____ Input
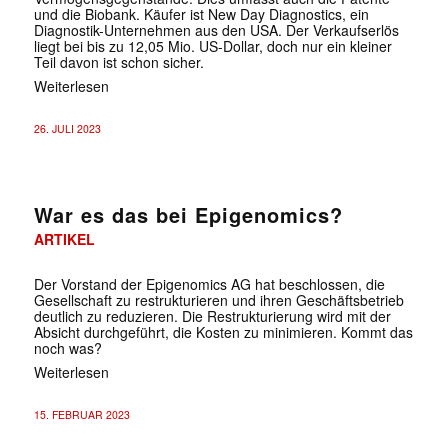
und die Biobank. Käufer ist New Day Diagnostics, ein
Diagnostik-Unternehmen aus den USA. Der Verkaufserlös
liegt bei bis zu 12,05 Mio. US-Dollar, doch nur ein kleiner
Teil davon ist schon sicher.
Weiterlesen
26. JULI 2023
War es das bei Epigenomics?
ARTIKEL
Der Vorstand der Epigenomics AG hat beschlossen, die
Gesellschaft zu restrukturieren und ihren Geschäftsbetrieb
deutlich zu reduzieren. Die Restrukturierung wird mit der
Absicht durchgeführt, die Kosten zu minimieren. Kommt das
noch was?
Weiterlesen
15. FEBRUAR 2023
________
Each of the lines above should be transcribed exactly; no image is to be copied.

und die Biobank. Käufer ist New Day Diagnostics, ein
Diagnostik-Unternehmen aus den USA. Der Verkaufserlös
liegt bei bis zu 12,05 Mio. US-Dollar, doch nur ein kleiner
Teil davon ist schon sicher.
Weiterlesen
26. JULI 2023
War es das bei Epigenomics?
ARTIKEL
Der Vorstand der Epigenomics AG hat beschlossen, die
Gesellschaft zu restrukturieren und ihren Geschäftsbetrieb
deutlich zu reduzieren. Die Restrukturierung wird mit der
Absicht durchgeführt, die Kosten zu minimieren. Kommt das
noch was?
Weiterlesen
15. FEBRUAR 2023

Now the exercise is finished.